Stored data:
*** Block opens ***

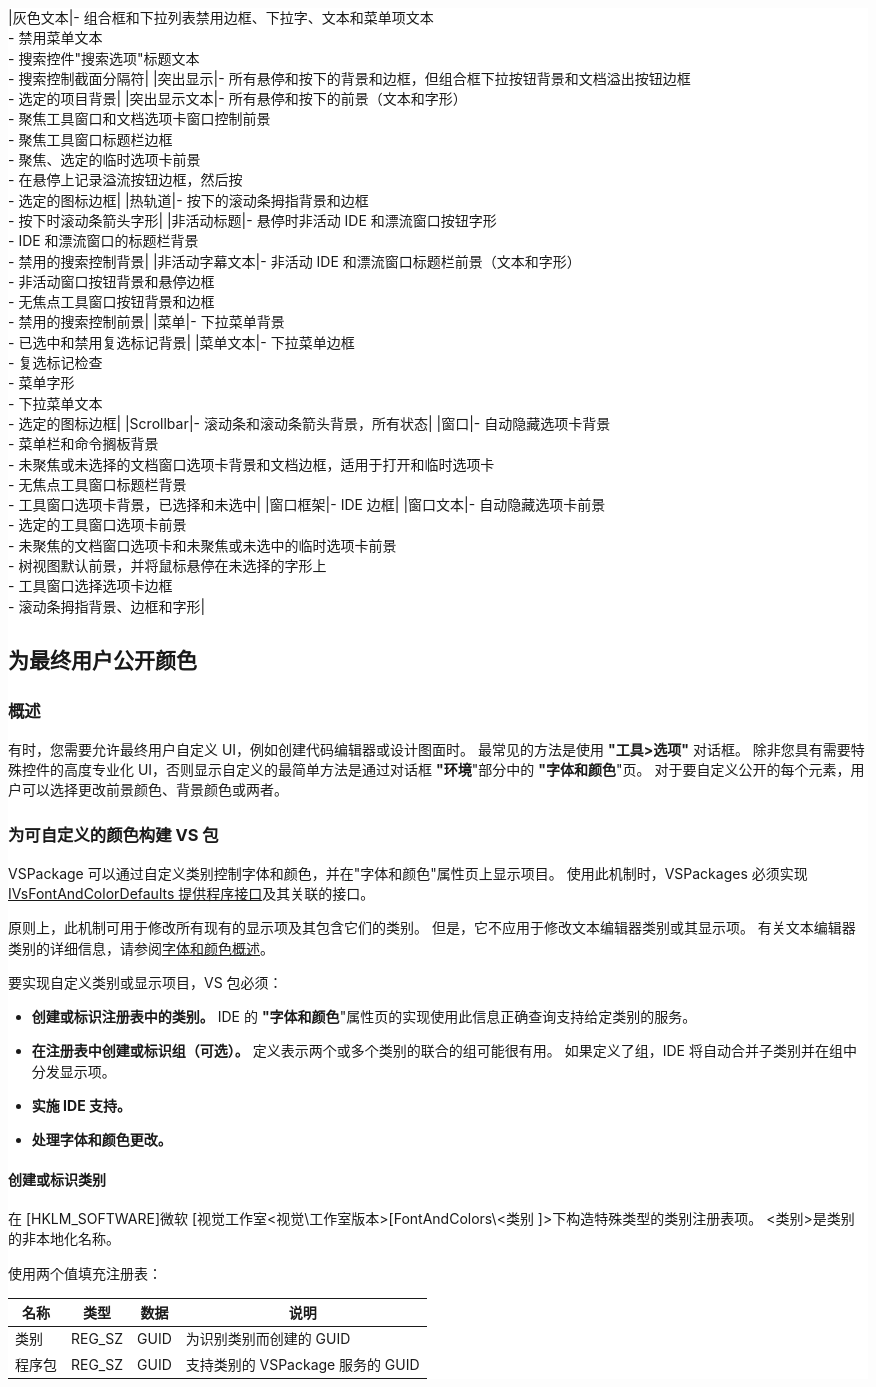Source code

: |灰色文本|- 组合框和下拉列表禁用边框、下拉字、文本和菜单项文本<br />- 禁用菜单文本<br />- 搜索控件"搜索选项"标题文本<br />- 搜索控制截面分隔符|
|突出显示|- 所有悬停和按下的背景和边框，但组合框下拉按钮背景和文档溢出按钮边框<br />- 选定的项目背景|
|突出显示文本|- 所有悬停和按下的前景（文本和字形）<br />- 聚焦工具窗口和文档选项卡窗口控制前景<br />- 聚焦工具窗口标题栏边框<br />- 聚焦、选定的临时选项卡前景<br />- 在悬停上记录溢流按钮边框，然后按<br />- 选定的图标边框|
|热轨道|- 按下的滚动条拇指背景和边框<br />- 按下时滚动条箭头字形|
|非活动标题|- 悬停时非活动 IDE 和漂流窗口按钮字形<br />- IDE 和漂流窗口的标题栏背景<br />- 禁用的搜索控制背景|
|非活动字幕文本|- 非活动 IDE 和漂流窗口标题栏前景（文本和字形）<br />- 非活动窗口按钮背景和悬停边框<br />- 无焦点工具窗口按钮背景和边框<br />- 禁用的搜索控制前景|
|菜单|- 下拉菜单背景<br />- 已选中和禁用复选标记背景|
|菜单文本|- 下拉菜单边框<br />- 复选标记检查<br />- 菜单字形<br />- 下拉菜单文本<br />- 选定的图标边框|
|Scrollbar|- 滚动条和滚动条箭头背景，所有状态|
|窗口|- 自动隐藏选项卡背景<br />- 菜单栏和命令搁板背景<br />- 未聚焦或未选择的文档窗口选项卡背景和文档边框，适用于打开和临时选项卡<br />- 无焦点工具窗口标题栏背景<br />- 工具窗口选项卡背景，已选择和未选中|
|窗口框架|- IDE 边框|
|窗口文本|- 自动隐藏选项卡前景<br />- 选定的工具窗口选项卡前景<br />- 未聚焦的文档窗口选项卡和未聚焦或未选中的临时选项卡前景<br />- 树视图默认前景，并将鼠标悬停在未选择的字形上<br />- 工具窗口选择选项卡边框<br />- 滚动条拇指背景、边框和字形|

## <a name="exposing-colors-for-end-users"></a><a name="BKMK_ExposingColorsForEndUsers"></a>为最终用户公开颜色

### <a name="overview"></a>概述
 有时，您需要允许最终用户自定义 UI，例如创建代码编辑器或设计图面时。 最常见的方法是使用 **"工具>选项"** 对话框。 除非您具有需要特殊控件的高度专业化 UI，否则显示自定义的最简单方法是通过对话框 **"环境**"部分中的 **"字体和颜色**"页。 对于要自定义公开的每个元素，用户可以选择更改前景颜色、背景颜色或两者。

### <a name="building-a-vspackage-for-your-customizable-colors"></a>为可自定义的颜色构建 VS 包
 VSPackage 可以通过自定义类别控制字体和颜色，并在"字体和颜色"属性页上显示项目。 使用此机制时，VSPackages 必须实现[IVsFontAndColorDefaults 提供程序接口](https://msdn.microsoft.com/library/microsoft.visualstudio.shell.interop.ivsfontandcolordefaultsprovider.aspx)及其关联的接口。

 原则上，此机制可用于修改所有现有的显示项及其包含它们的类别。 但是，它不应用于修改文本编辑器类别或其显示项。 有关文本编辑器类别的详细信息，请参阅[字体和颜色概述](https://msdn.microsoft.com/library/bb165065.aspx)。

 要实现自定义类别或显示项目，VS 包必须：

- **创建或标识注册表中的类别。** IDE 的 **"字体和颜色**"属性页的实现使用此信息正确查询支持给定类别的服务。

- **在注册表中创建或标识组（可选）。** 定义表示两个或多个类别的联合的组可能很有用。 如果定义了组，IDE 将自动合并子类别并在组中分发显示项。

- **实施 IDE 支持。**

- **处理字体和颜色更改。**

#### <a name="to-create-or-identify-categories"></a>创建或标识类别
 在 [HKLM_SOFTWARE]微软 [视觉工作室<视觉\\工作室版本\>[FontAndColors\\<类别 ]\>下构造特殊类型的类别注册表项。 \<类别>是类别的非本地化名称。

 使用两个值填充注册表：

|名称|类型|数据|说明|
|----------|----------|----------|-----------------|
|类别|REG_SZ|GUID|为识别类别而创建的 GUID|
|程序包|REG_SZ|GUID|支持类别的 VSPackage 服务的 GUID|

*** Block closes ***

• PROBLEM REQUIREMENTS
Above are the records; print them all exactly and keep the pictures out.

• EXERCISE ANSWER
Source code

: |灰色文本|- 组合框和下拉列表禁用边框、下拉字、文本和菜单项文本<br />- 禁用菜单文本<br />- 搜索控件"搜索选项"标题文本<br />- 搜索控制截面分隔符|
|突出显示|- 所有悬停和按下的背景和边框，但组合框下拉按钮背景和文档溢出按钮边框<br />- 选定的项目背景|
|突出显示文本|- 所有悬停和按下的前景（文本和字形）<br />- 聚焦工具窗口和文档选项卡窗口控制前景<br />- 聚焦工具窗口标题栏边框<br />- 聚焦、选定的临时选项卡前景<br />- 在悬停上记录溢流按钮边框，然后按<br />- 选定的图标边框|
|热轨道|- 按下的滚动条拇指背景和边框<br />- 按下时滚动条箭头字形|
|非活动标题|- 悬停时非活动 IDE 和漂流窗口按钮字形<br />- IDE 和漂流窗口的标题栏背景<br />- 禁用的搜索控制背景|
|非活动字幕文本|- 非活动 IDE 和漂流窗口标题栏前景（文本和字形）<br />- 非活动窗口按钮背景和悬停边框<br />- 无焦点工具窗口按钮背景和边框<br />- 禁用的搜索控制前景|
|菜单|- 下拉菜单背景<br />- 已选中和禁用复选标记背景|
|菜单文本|- 下拉菜单边框<br />- 复选标记检查<br />- 菜单字形<br />- 下拉菜单文本<br />- 选定的图标边框|
|Scrollbar|- 滚动条和滚动条箭头背景，所有状态|
|窗口|- 自动隐藏选项卡背景<br />- 菜单栏和命令搁板背景<br />- 未聚焦或未选择的文档窗口选项卡背景和文档边框，适用于打开和临时选项卡<br />- 无焦点工具窗口标题栏背景<br />- 工具窗口选项卡背景，已选择和未选中|
|窗口框架|- IDE 边框|
|窗口文本|- 自动隐藏选项卡前景<br />- 选定的工具窗口选项卡前景<br />- 未聚焦的文档窗口选项卡和未聚焦或未选中的临时选项卡前景<br />- 树视图默认前景，并将鼠标悬停在未选择的字形上<br />- 工具窗口选择选项卡边框<br />- 滚动条拇指背景、边框和字形|

## <a name="exposing-colors-for-end-users"></a><a name="BKMK_ExposingColorsForEndUsers"></a>为最终用户公开颜色

### <a name="overview"></a>概述
 有时，您需要允许最终用户自定义 UI，例如创建代码编辑器或设计图面时。 最常见的方法是使用 **"工具>选项"** 对话框。 除非您具有需要特殊控件的高度专业化 UI，否则显示自定义的最简单方法是通过对话框 **"环境**"部分中的 **"字体和颜色**"页。 对于要自定义公开的每个元素，用户可以选择更改前景颜色、背景颜色或两者。

### <a name="building-a-vspackage-for-your-customizable-colors"></a>为可自定义的颜色构建 VS 包
 VSPackage 可以通过自定义类别控制字体和颜色，并在"字体和颜色"属性页上显示项目。 使用此机制时，VSPackages 必须实现[IVsFontAndColorDefaults 提供程序接口](https://msdn.microsoft.com/library/microsoft.visualstudio.shell.interop.ivsfontandcolordefaultsprovider.aspx)及其关联的接口。

 原则上，此机制可用于修改所有现有的显示项及其包含它们的类别。 但是，它不应用于修改文本编辑器类别或其显示项。 有关文本编辑器类别的详细信息，请参阅[字体和颜色概述](https://msdn.microsoft.com/library/bb165065.aspx)。

 要实现自定义类别或显示项目，VS 包必须：

- **创建或标识注册表中的类别。** IDE 的 **"字体和颜色**"属性页的实现使用此信息正确查询支持给定类别的服务。

- **在注册表中创建或标识组（可选）。** 定义表示两个或多个类别的联合的组可能很有用。 如果定义了组，IDE 将自动合并子类别并在组中分发显示项。

- **实施 IDE 支持。**

- **处理字体和颜色更改。**

#### <a name="to-create-or-identify-categories"></a>创建或标识类别
 在 [HKLM_SOFTWARE]微软 [视觉工作室<视觉\\工作室版本\>[FontAndColors\\<类别 ]\>下构造特殊类型的类别注册表项。 \<类别>是类别的非本地化名称。

 使用两个值填充注册表：

|名称|类型|数据|说明|
|----------|----------|----------|-----------------|
|类别|REG_SZ|GUID|为识别类别而创建的 GUID|
|程序包|REG_SZ|GUID|支持类别的 VSPackage 服务的 GUID|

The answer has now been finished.